170 chevaux au service exclusif de son pilote
Elle avait le punch de Joe Frazier, le premier à avoir corrigé Cassius Clay. « La boxe est juste, jamais elle ne ment », affirmait Joe. Cette devise aurait pu s’appliquer aussi à la 2002 Turbo. Ses sigles extérieurs de vitesse ne mentaient pas.
Un moteur hyperpuissant dans une caisse petite et légère, telle était la recette survitaminée du bolide. Des ailes élargies, un spoiler et un becquet impressionnants, des bandes trois couleurs sur le côté, des sigles Turbo à l’arrière et à l’avant (à l’envers pour que les automobilistes rattrapés les remarquent bien dans les rétros), la version la plus musclée de la gamme 2002 annonçait la couleur. Casse-toi, je double. Avec une vitesse de pointe de 211 km/heure et un chrono de 6’’9 pour atteindre les 100 km/h, elle terrassait toutes les autres autos de route, à part quelques GT inabordables.
Politiquement incorrect, et alors ?

● Consigne écrite 1
Reproduisez sans rien changer les entrées, de la toute première ligne jusqu'à la ligne contenant « velvia: strength 10% », incluse.
Le texte sur la 2002 Turbo et les entrées forment deux documents indépendants.

● Entrées
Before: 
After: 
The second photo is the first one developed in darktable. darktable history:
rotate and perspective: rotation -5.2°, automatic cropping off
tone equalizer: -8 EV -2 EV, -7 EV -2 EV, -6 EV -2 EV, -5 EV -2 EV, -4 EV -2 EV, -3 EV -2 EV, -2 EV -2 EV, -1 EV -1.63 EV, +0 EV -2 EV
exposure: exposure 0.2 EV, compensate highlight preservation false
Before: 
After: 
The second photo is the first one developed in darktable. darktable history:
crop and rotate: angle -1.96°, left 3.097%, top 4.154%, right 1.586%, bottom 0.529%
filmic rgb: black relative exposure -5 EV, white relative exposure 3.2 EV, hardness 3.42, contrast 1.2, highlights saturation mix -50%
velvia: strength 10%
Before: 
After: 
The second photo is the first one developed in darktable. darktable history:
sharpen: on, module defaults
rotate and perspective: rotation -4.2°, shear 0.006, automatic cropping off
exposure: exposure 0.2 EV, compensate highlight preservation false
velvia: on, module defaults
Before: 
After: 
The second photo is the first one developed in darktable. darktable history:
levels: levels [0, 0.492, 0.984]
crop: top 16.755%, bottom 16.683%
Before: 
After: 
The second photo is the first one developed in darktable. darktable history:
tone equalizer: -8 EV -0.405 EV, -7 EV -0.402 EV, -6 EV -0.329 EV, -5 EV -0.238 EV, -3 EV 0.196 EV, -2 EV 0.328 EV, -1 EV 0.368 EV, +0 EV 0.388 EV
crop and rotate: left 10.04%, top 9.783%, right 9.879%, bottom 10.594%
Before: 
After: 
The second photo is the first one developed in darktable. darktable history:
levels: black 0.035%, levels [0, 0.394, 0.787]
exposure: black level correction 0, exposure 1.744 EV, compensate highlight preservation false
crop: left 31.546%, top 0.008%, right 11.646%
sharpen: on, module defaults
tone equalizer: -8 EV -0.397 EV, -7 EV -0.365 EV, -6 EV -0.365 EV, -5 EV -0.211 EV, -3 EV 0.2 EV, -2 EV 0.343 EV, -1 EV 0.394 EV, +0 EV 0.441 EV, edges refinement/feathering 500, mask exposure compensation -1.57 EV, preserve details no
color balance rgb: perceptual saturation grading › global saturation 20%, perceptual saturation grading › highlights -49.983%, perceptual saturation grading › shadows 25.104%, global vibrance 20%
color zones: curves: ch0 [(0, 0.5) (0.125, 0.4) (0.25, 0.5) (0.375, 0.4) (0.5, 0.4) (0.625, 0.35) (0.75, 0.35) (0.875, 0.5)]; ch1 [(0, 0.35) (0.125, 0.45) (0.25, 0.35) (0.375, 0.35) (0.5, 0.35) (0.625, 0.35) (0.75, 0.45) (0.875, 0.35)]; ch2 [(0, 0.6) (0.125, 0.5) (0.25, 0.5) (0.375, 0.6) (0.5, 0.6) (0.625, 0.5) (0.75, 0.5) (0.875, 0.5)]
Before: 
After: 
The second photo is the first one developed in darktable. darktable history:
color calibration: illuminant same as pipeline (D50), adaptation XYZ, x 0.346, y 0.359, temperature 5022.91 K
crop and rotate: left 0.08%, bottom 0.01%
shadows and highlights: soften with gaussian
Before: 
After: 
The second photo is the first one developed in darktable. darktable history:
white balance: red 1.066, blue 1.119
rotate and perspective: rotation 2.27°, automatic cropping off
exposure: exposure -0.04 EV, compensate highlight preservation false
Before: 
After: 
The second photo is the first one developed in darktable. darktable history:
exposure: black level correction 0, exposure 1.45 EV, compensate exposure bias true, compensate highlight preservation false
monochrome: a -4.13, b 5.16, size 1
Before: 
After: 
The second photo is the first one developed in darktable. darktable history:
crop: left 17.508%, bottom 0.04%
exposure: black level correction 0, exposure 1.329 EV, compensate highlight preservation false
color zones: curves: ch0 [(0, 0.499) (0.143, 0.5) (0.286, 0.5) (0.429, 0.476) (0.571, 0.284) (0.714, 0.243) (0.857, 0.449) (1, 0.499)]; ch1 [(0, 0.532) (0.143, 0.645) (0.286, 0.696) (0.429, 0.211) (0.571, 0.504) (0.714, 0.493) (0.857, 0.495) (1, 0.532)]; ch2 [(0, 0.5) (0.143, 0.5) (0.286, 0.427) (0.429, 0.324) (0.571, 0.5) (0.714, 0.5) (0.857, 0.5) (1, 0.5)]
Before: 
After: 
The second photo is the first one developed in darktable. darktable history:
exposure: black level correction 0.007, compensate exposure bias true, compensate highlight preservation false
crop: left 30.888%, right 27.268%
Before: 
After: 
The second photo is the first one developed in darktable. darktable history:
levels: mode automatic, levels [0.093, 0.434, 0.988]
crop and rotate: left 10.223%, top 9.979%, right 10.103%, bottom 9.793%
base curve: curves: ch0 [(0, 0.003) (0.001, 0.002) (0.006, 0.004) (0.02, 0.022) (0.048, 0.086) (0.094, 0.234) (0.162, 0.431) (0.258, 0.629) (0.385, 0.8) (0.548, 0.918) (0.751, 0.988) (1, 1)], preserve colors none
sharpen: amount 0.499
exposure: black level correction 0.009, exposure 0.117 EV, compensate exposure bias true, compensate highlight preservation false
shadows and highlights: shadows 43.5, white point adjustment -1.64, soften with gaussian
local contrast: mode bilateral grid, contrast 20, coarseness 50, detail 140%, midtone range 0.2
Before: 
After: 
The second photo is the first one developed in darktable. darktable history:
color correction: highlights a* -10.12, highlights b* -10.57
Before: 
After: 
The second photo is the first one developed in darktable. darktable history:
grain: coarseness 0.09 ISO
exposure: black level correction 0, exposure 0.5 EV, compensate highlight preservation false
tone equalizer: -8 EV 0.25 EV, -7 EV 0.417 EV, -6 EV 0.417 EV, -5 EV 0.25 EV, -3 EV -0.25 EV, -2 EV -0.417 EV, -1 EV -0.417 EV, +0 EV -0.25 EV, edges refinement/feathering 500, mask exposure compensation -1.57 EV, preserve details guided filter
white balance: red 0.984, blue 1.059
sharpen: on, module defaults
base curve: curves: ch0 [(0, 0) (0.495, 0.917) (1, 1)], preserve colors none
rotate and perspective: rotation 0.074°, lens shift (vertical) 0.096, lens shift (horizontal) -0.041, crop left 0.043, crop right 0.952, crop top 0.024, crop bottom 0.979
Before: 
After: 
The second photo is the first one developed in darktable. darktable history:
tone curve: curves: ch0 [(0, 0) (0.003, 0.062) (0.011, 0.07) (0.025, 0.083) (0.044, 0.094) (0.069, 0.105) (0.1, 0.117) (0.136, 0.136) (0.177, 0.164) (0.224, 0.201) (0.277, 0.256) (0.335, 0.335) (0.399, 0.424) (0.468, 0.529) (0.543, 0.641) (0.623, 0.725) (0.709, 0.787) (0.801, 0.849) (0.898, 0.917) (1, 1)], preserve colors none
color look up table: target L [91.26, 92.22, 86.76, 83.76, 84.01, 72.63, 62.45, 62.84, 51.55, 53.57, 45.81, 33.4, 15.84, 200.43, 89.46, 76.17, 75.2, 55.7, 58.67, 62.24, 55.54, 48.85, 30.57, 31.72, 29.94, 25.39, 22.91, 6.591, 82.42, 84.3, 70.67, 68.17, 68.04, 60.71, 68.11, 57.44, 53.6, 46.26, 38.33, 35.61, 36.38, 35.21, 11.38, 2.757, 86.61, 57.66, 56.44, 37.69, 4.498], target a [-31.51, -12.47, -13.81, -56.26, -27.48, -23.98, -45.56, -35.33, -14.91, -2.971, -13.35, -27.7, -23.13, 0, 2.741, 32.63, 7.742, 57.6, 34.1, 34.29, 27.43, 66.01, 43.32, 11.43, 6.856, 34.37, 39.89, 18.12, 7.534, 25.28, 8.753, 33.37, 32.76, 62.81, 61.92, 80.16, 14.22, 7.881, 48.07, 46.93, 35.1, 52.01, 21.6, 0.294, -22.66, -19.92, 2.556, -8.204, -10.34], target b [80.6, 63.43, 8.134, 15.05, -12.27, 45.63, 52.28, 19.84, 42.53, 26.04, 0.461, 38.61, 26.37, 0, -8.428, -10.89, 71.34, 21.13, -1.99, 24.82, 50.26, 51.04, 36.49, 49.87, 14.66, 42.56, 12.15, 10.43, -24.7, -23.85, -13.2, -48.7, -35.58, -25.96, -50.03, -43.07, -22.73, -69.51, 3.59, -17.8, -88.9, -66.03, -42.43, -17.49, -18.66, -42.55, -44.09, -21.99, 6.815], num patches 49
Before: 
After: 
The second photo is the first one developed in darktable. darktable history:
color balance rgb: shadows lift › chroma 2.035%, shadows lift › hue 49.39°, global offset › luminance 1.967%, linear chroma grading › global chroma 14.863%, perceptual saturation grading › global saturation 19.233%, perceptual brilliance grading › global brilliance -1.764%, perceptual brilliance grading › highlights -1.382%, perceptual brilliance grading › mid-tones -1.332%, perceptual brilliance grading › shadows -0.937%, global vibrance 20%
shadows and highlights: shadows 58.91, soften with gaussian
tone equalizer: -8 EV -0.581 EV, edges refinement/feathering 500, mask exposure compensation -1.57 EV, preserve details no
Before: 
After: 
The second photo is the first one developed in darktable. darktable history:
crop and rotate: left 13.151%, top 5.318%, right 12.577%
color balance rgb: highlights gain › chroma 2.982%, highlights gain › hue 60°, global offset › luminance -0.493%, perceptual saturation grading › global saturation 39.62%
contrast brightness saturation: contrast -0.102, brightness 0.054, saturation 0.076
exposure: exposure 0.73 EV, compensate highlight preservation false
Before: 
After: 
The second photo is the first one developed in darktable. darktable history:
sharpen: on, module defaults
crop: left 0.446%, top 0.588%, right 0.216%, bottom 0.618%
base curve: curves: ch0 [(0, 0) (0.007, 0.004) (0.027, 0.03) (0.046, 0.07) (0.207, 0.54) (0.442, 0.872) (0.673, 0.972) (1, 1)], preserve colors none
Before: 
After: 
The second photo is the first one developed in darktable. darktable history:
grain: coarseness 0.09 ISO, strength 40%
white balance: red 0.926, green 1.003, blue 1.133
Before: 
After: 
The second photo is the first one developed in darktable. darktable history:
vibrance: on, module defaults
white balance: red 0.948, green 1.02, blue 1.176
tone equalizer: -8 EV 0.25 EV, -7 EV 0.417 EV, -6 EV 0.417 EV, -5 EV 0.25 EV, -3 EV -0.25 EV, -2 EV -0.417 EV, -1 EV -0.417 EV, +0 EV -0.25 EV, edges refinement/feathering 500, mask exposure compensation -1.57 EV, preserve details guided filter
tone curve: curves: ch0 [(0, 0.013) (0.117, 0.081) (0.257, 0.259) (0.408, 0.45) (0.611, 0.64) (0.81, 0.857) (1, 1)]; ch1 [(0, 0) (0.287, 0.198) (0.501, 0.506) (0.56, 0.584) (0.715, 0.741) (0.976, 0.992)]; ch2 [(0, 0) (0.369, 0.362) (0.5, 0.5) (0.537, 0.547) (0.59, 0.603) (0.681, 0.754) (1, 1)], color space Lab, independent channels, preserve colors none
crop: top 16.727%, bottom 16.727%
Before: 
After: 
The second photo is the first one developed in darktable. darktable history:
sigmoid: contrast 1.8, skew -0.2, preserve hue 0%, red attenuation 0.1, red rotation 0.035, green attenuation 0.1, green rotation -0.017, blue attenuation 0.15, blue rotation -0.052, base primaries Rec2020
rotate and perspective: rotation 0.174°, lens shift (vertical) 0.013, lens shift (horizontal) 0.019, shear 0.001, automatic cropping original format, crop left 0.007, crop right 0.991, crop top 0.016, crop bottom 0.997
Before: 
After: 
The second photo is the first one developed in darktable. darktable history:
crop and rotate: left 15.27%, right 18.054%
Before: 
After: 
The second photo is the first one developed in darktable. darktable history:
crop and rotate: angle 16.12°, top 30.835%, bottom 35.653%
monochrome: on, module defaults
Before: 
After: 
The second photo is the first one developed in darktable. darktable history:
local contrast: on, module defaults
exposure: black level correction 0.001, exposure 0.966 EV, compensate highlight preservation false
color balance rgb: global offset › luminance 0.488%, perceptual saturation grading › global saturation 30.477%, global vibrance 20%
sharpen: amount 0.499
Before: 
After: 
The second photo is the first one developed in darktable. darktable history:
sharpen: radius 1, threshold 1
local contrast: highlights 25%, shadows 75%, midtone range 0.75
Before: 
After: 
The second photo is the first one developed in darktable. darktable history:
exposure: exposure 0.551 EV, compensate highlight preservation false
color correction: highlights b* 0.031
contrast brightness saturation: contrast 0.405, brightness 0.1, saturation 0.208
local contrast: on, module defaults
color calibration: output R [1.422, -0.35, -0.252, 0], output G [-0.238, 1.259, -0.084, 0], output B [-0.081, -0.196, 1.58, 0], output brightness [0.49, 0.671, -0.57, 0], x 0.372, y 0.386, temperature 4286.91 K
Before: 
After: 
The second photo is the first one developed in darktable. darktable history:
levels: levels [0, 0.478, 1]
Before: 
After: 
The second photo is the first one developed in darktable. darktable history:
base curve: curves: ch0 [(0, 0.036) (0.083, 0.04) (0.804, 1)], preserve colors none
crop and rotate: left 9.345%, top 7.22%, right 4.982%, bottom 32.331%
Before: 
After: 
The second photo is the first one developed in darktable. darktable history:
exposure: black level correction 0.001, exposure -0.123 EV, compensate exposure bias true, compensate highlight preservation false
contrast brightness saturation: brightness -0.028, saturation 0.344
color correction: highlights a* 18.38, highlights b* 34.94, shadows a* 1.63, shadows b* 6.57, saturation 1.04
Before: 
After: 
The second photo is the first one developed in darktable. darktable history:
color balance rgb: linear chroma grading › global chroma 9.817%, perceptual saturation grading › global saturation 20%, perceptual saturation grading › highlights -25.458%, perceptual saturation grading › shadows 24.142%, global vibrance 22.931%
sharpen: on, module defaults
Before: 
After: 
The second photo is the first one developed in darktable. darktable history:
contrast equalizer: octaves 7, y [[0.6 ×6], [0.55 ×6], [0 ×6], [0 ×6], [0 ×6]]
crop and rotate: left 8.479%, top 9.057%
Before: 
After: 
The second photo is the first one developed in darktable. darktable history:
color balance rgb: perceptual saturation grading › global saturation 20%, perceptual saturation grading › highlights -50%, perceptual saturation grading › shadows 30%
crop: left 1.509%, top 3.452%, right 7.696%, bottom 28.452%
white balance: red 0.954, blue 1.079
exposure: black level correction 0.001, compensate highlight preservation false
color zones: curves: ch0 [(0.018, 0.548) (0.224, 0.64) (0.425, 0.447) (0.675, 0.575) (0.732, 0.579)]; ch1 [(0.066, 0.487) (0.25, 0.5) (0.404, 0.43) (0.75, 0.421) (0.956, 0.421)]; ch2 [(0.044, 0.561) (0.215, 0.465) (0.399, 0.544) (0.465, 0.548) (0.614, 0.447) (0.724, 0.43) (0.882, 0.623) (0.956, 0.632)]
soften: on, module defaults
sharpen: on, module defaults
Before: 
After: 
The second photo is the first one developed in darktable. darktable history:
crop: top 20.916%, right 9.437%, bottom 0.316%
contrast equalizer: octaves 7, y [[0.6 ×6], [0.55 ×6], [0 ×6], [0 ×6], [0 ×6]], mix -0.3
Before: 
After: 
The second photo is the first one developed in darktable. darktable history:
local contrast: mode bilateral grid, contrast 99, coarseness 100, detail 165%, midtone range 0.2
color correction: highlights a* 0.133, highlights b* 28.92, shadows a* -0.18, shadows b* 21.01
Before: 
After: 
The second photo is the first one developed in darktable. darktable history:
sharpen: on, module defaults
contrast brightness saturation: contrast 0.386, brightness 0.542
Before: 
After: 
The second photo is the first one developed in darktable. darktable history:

● Consigne écrite 2
Transcrivez fidèlement le passage du texte sur la 2002 Turbo qui va de « 170 chevaux au » à « quelques GT inabordables. ».

● Réponse complète 1
Before: 
After: 
The second photo is the first one developed in darktable. darktable history:
rotate and perspective: rotation -5.2°, automatic cropping off
tone equalizer: -8 EV -2 EV, -7 EV -2 EV, -6 EV -2 EV, -5 EV -2 EV, -4 EV -2 EV, -3 EV -2 EV, -2 EV -2 EV, -1 EV -1.63 EV, +0 EV -2 EV
exposure: exposure 0.2 EV, compensate highlight preservation false
Before: 
After: 
The second photo is the first one developed in darktable. darktable history:
crop and rotate: angle -1.96°, left 3.097%, top 4.154%, right 1.586%, bottom 0.529%
filmic rgb: black relative exposure -5 EV, white relative exposure 3.2 EV, hardness 3.42, contrast 1.2, highlights saturation mix -50%
velvia: strength 10%

● Réponse complète 2
170 chevaux au service exclusif de son pilote
Elle avait le punch de Joe Frazier, le premier à avoir corrigé Cassius Clay. « La boxe est juste, jamais elle ne ment », affirmait Joe. Cette devise aurait pu s’appliquer aussi à la 2002 Turbo. Ses sigles extérieurs de vitesse ne mentaient pas.
Un moteur hyperpuissant dans une caisse petite et légère, telle était la recette survitaminée du bolide. Des ailes élargies, un spoiler et un becquet impressionnants, des bandes trois couleurs sur le côté, des sigles Turbo à l’arrière et à l’avant (à l’envers pour que les automobilistes rattrapés les remarquent bien dans les rétros), la version la plus musclée de la gamme 2002 annonçait la couleur. Casse-toi, je double. Avec une vitesse de pointe de 211 km/heure et un chrono de 6’’9 pour atteindre les 100 km/h, elle terrassait toutes les autres autos de route, à part quelques GT inabordables.